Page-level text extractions

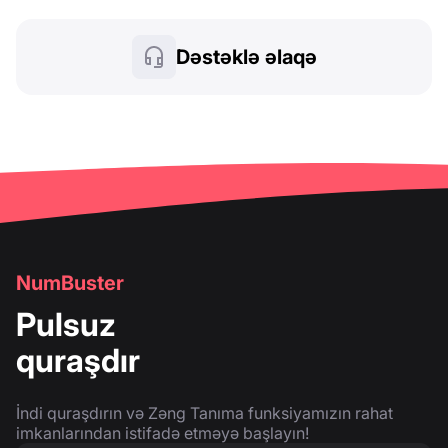
Dəstəklə əlaqə
NumBuster
Pulsuz
quraşdır
İndi quraşdırın və Zəng Tanıma funksiyamızın rahat
imkanlarından istifadə etməyə başlayın!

◆ Required work: Keeping the pictures out, output the records from above exactly and completely.

◆ Worked solution:
Dəstəklə əlaqə
NumBuster
Pulsuz
quraşdır
İndi quraşdırın və Zəng Tanıma funksiyamızın rahat
imkanlarından istifadə etməyə başlayın!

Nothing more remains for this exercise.